:: Activity ::
Across these entries, count the lines holding the string "Auto"; the number is the whole answer.

:: Pictures paired with source code ::
------------------------------------------------------------

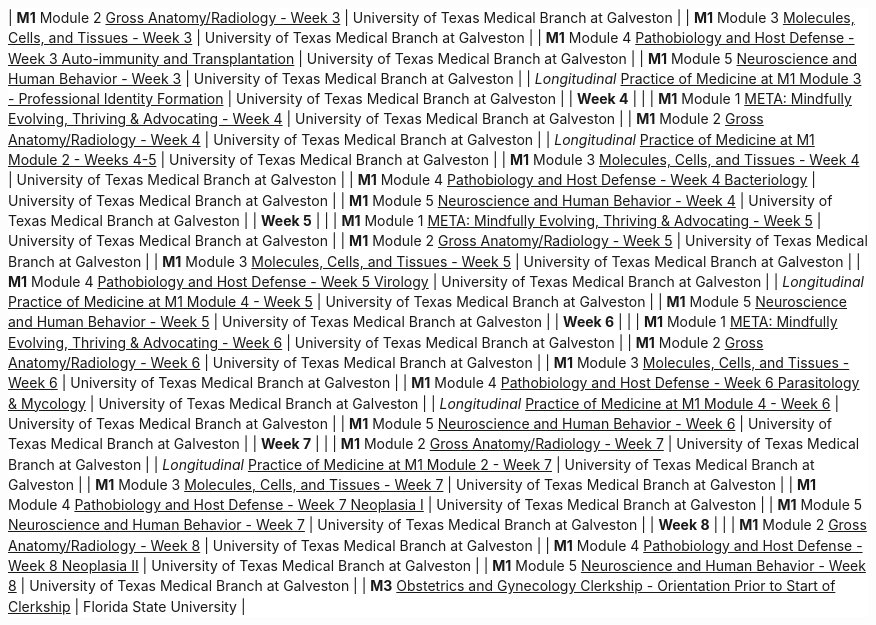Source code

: | **M1** Module 2 [Gross Anatomy/Radiology - Week 3](/usmle/gar/week3.html) | University of Texas Medical Branch at Galveston |
| **M1** Module 3 [Molecules, Cells, and Tissues - Week 3](/usmle/mct/week3.html) | University of Texas Medical Branch at Galveston |
| **M1** Module 4 [Pathobiology and Host Defense - Week 3 Auto-immunity and Transplantation](/usmle/phd/week3.html) | University of Texas Medical Branch at Galveston |
| **M1** Module 5 [Neuroscience and Human Behavior - Week 3](/usmle/nhb/week3.html) | University of Texas Medical Branch at Galveston |
| _Longitudinal_ [Practice of Medicine at M1 Module 3 - Professional Identity Formation](/usmle/pom1/pif.html) | University of Texas Medical Branch at Galveston |
| **Week 4** |  |
| **M1** Module 1 [META: Mindfully Evolving, Thriving & Advocating - Week 4](/usmle/meta/week4.html) | University of Texas Medical Branch at Galveston |
| **M1** Module 2 [Gross Anatomy/Radiology - Week 4](/usmle/gar/week4.html) | University of Texas Medical Branch at Galveston |
| _Longitudinal_ [Practice of Medicine at M1 Module 2 - Weeks 4-5](/usmle/pom1/m2w4-5.html) | University of Texas Medical Branch at Galveston |
| **M1** Module 3 [Molecules, Cells, and Tissues - Week 4](/usmle/mct/week4.html) | University of Texas Medical Branch at Galveston |
| **M1** Module 4 [Pathobiology and Host Defense - Week 4 Bacteriology](/usmle/phd/week4.html) | University of Texas Medical Branch at Galveston |
| **M1** Module 5 [Neuroscience and Human Behavior - Week 4](/usmle/nhb/week4.html) | University of Texas Medical Branch at Galveston |
| **Week 5** |  |
| **M1** Module 1 [META: Mindfully Evolving, Thriving & Advocating - Week 5](/usmle/meta/week5.html) | University of Texas Medical Branch at Galveston |
| **M1** Module 2 [Gross Anatomy/Radiology - Week 5](/usmle/gar/week5.html) | University of Texas Medical Branch at Galveston |
| **M1** Module 3 [Molecules, Cells, and Tissues - Week 5](/usmle/mct/week5.html) | University of Texas Medical Branch at Galveston |
| **M1** Module 4 [Pathobiology and Host Defense - Week 5 Virology](/usmle/phd/week5.html) | University of Texas Medical Branch at Galveston |
| _Longitudinal_ [Practice of Medicine at M1 Module 4 - Week 5](/usmle/pom1/m4w5.html) | University of Texas Medical Branch at Galveston |
| **M1** Module 5 [Neuroscience and Human Behavior - Week 5](/usmle/nhb/week5.html) | University of Texas Medical Branch at Galveston |
| **Week 6** |  |
| **M1** Module 1 [META: Mindfully Evolving, Thriving & Advocating - Week 6](/usmle/meta/week6.html) | University of Texas Medical Branch at Galveston |
| **M1** Module 2 [Gross Anatomy/Radiology - Week 6](/usmle/gar/week6.html) | University of Texas Medical Branch at Galveston |
| **M1** Module 3 [Molecules, Cells, and Tissues - Week 6](/usmle/mct/week6.html) | University of Texas Medical Branch at Galveston |
| **M1** Module 4 [Pathobiology and Host Defense - Week 6 Parasitology & Mycology](/usmle/phd/week6.html) | University of Texas Medical Branch at Galveston |
| _Longitudinal_ [Practice of Medicine at M1 Module 4 - Week 6](/usmle/pom1/m4w6.html) | University of Texas Medical Branch at Galveston |
| **M1** Module 5 [Neuroscience and Human Behavior - Week 6](/usmle/nhb/week6.html) | University of Texas Medical Branch at Galveston |
| **Week 7** |  |
| **M1** Module 2 [Gross Anatomy/Radiology - Week 7](/usmle/gar/week7.html) | University of Texas Medical Branch at Galveston |
| _Longitudinal_ [Practice of Medicine at M1 Module 2 - Week 7](/usmle/pom1/m2w7.html) | University of Texas Medical Branch at Galveston |
| **M1** Module 3 [Molecules, Cells, and Tissues - Week 7](/usmle/mct/week7.html) | University of Texas Medical Branch at Galveston |
| **M1** Module 4 [Pathobiology and Host Defense - Week 7 Neoplasia I](/usmle/phd/week7.html) | University of Texas Medical Branch at Galveston |
| **M1** Module 5 [Neuroscience and Human Behavior - Week 7](/usmle/nhb/week7.html) | University of Texas Medical Branch at Galveston |
| **Week 8** |  |
| **M1** Module 2 [Gross Anatomy/Radiology - Week 8](/usmle/gar/week8.html) | University of Texas Medical Branch at Galveston |
| **M1** Module 4 [Pathobiology and Host Defense - Week 8 Neoplasia II](/usmle/phd/week8.html) | University of Texas Medical Branch at Galveston |
| **M1** Module 5 [Neuroscience and Human Behavior - Week 8](/usmle/nhb/week8.html) | University of Texas Medical Branch at Galveston |
| **M3** [Obstetrics and Gynecology Clerkship - Orientation Prior to Start of Clerkship](/usmle/obgyn/orientation.html) | Florida State University |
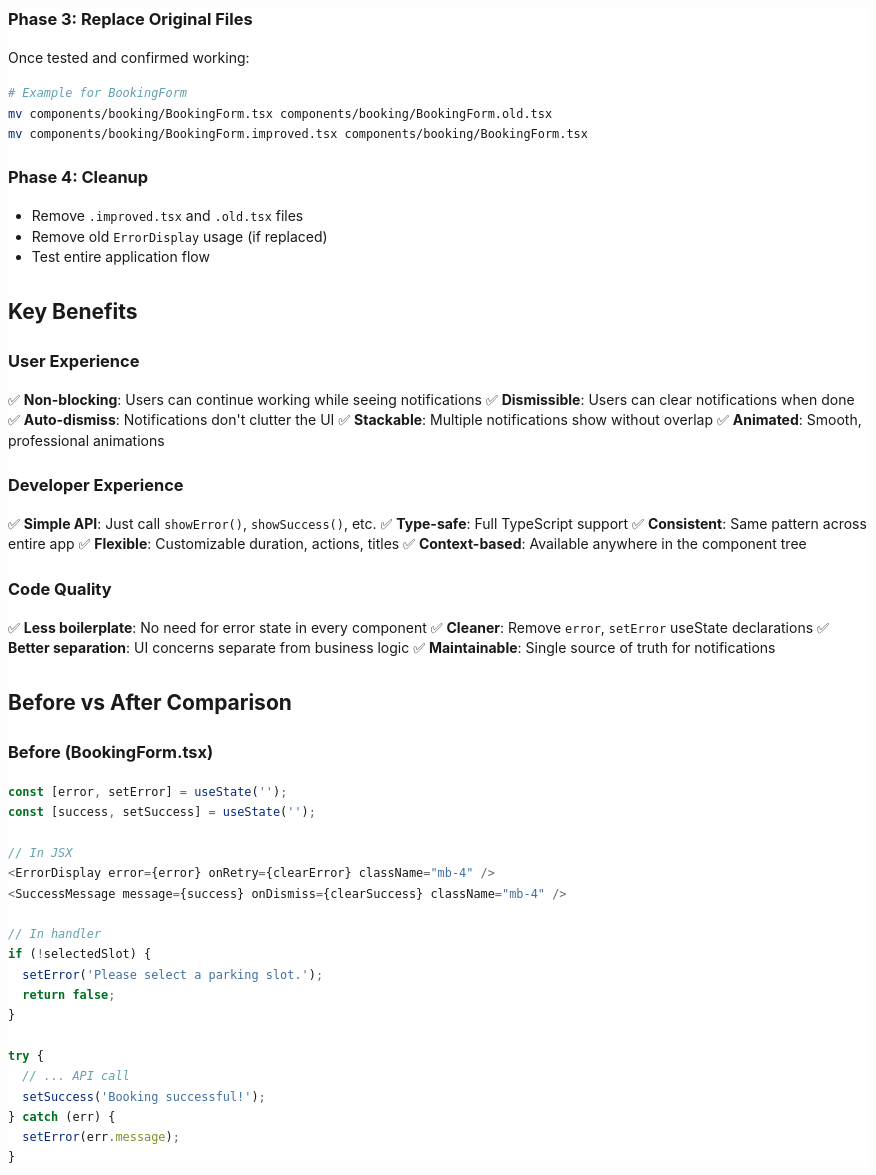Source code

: ### Phase 3: Replace Original Files
Once tested and confirmed working:
```bash
# Example for BookingForm
mv components/booking/BookingForm.tsx components/booking/BookingForm.old.tsx
mv components/booking/BookingForm.improved.tsx components/booking/BookingForm.tsx
```

### Phase 4: Cleanup
- Remove `.improved.tsx` and `.old.tsx` files
- Remove old `ErrorDisplay` usage (if replaced)
- Test entire application flow

## Key Benefits

### User Experience
✅ **Non-blocking**: Users can continue working while seeing notifications
✅ **Dismissible**: Users can clear notifications when done
✅ **Auto-dismiss**: Notifications don't clutter the UI
✅ **Stackable**: Multiple notifications show without overlap
✅ **Animated**: Smooth, professional animations

### Developer Experience
✅ **Simple API**: Just call `showError()`, `showSuccess()`, etc.
✅ **Type-safe**: Full TypeScript support
✅ **Consistent**: Same pattern across entire app
✅ **Flexible**: Customizable duration, actions, titles
✅ **Context-based**: Available anywhere in the component tree

### Code Quality
✅ **Less boilerplate**: No need for error state in every component
✅ **Cleaner**: Remove `error`, `setError` useState declarations
✅ **Better separation**: UI concerns separate from business logic
✅ **Maintainable**: Single source of truth for notifications

## Before vs After Comparison

### Before (BookingForm.tsx)
```typescript
const [error, setError] = useState('');
const [success, setSuccess] = useState('');

// In JSX
<ErrorDisplay error={error} onRetry={clearError} className="mb-4" />
<SuccessMessage message={success} onDismiss={clearSuccess} className="mb-4" />

// In handler
if (!selectedSlot) {
  setError('Please select a parking slot.');
  return false;
}

try {
  // ... API call
  setSuccess('Booking successful!');
} catch (err) {
  setError(err.message);
}
```
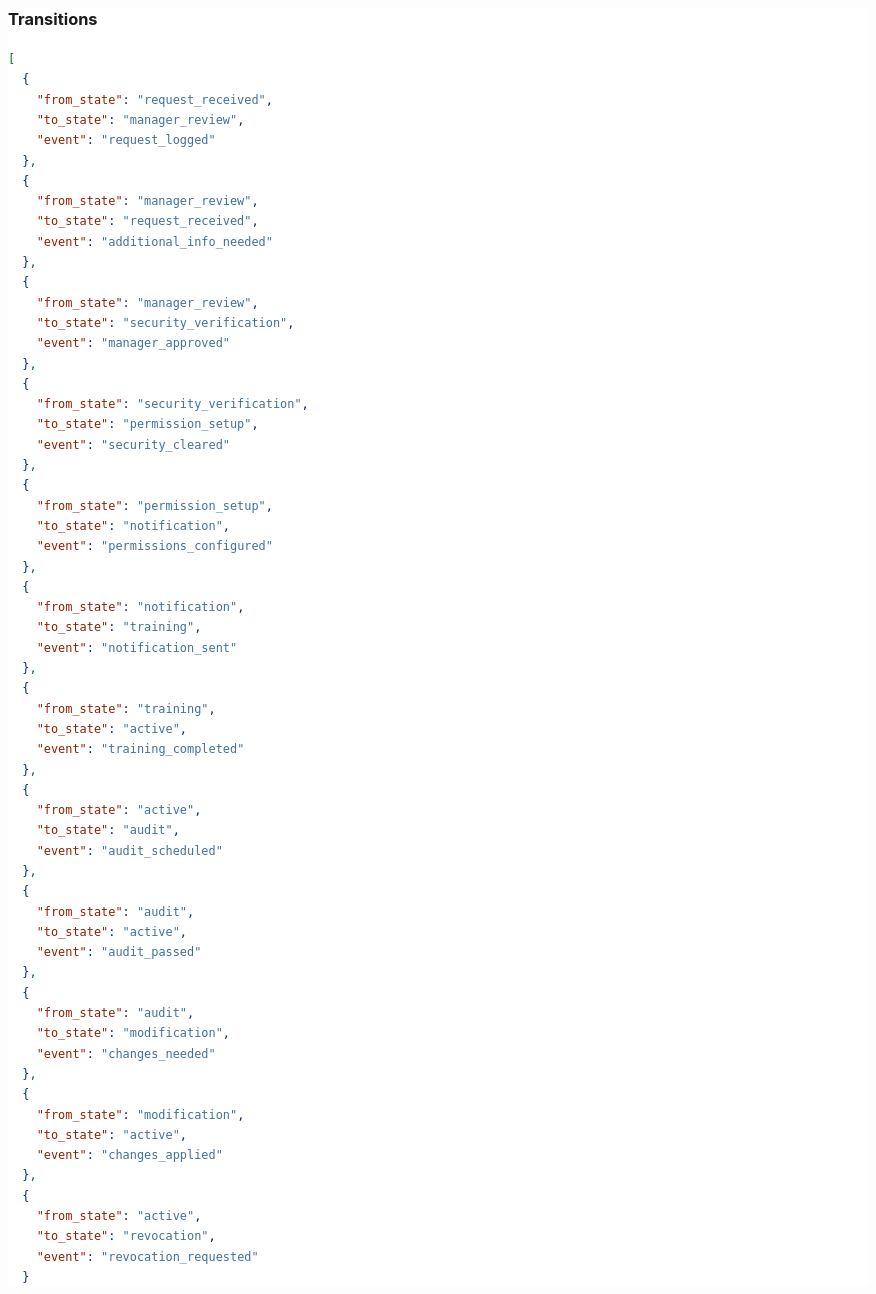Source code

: ### Transitions
```json
[
  {
    "from_state": "request_received",
    "to_state": "manager_review",
    "event": "request_logged"
  },
  {
    "from_state": "manager_review",
    "to_state": "request_received",
    "event": "additional_info_needed"
  },
  {
    "from_state": "manager_review",
    "to_state": "security_verification",
    "event": "manager_approved"
  },
  {
    "from_state": "security_verification",
    "to_state": "permission_setup",
    "event": "security_cleared"
  },
  {
    "from_state": "permission_setup",
    "to_state": "notification",
    "event": "permissions_configured"
  },
  {
    "from_state": "notification",
    "to_state": "training",
    "event": "notification_sent"
  },
  {
    "from_state": "training",
    "to_state": "active",
    "event": "training_completed"
  },
  {
    "from_state": "active",
    "to_state": "audit",
    "event": "audit_scheduled"
  },
  {
    "from_state": "audit",
    "to_state": "active",
    "event": "audit_passed"
  },
  {
    "from_state": "audit",
    "to_state": "modification",
    "event": "changes_needed"
  },
  {
    "from_state": "modification",
    "to_state": "active",
    "event": "changes_applied"
  },
  {
    "from_state": "active",
    "to_state": "revocation",
    "event": "revocation_requested"
  }
```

------------------------------------------------------------

:: Output ::
2